You can make a donation to Feeding America here.

11 Responses

  1. I guess the predatory classes think Communism just fell out of the sky, as if it were a mental version of the Andromeda Strain. They still don’t recognize a cause-and-effect connection between their perpetual plundering and the growth of revolutionary movements.

    Or else they do, but they think their surveillance and suppression methods are effective enough to save their sorry hides this time. The French and Russian aristocrats thought the same thing.

    Maybe Communism will make a comeback, or maybe frustrated and angry humans will invent something even worse than Communism this time. Whatever happens, the clueless elite will not understand what they did to cause it.
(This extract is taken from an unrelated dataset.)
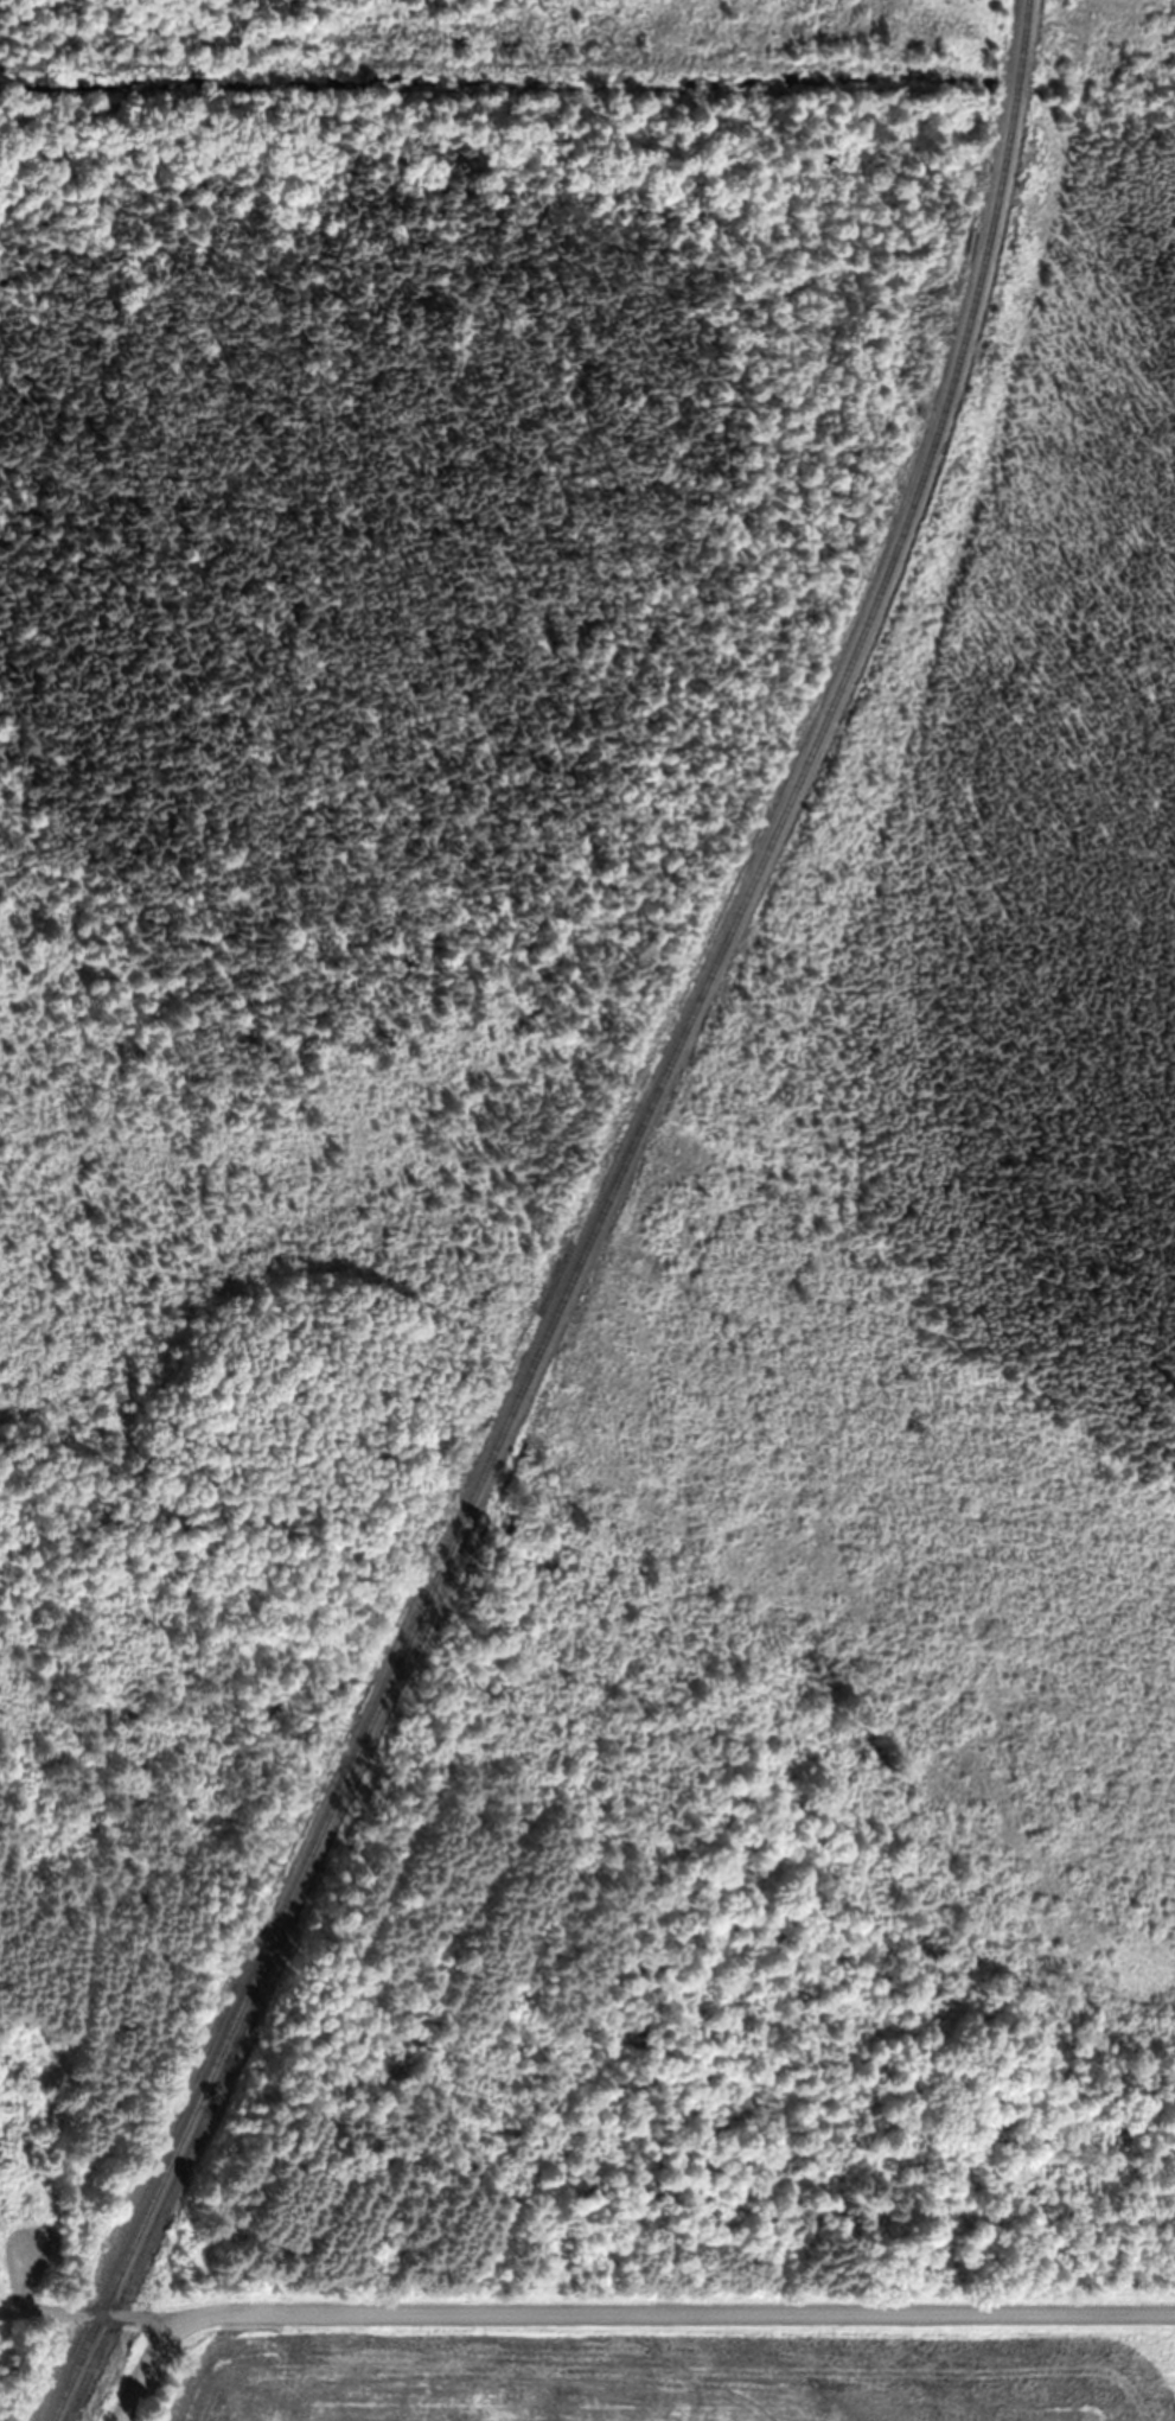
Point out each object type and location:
railway: (594, 1228)
road: (619, 2311)
road: (72, 2314)

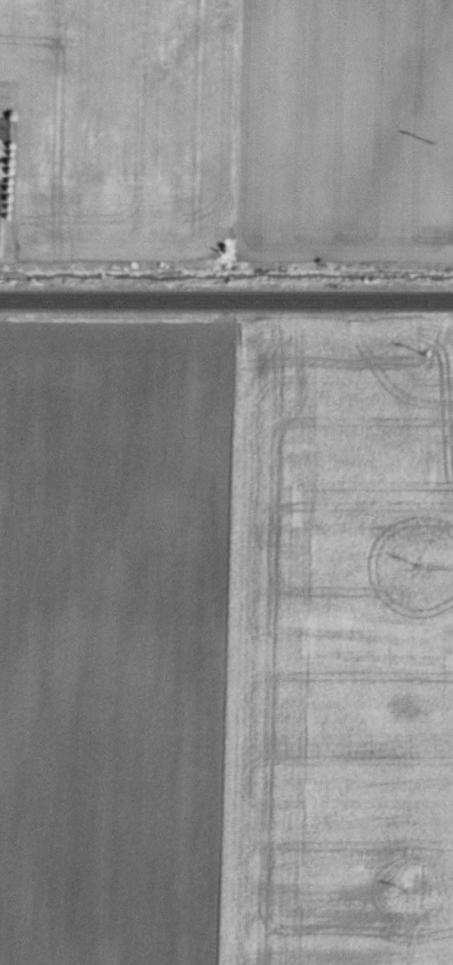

    Although as Saruman said to Frodo, “…but that will not be my doing. I merely foretell.”

  2. hunger games, phase I

  3. 1. I am here because my family was famine Irish. Have never been able to comprehend the level of horror they experienced.
    2. Tried to watch The Hunger Games last weekend and turned it off when the teens started brutally killing each other. Could not see the point or anything that was redeeming about the story. Seemed very exploitive. Maybe this is the new reality.
    3. I feel I must be very out of step with our current society, politically and culturally. But if I were in step that would be worse.

    • In a matter of several weeks, I will be moving out of PB to Benton, to live with my mother, look after her as she ages, and look for a new job.

      That may make me the world’s oldest “boomerang kid”. :mrgreen:

      • I read somewhere that till a hundred years ago or so that several to many generations and immediate descent-lines under one roof ( or cluster of roofs in one compound) was the prevailing normal.

        Perhaps you are an early back-to-the-future explorer.

  4. speaking of communists
    I’ve been reading Edgar Snow’s classic book about the Chinese communists this week. I just reached a part last night where he describes a famine in northern China in the 30s that killed several millions. Snow said the most shocking thing in the middle of the horrors of mass starvation was that even then, there were still those who hoarded and used the catastrophe to buy up land at fire sale prices. Even in the middle of hideous mass famine these miserable sociopaths were still up to their evil evil ways because that is who they are, that is ALL they are.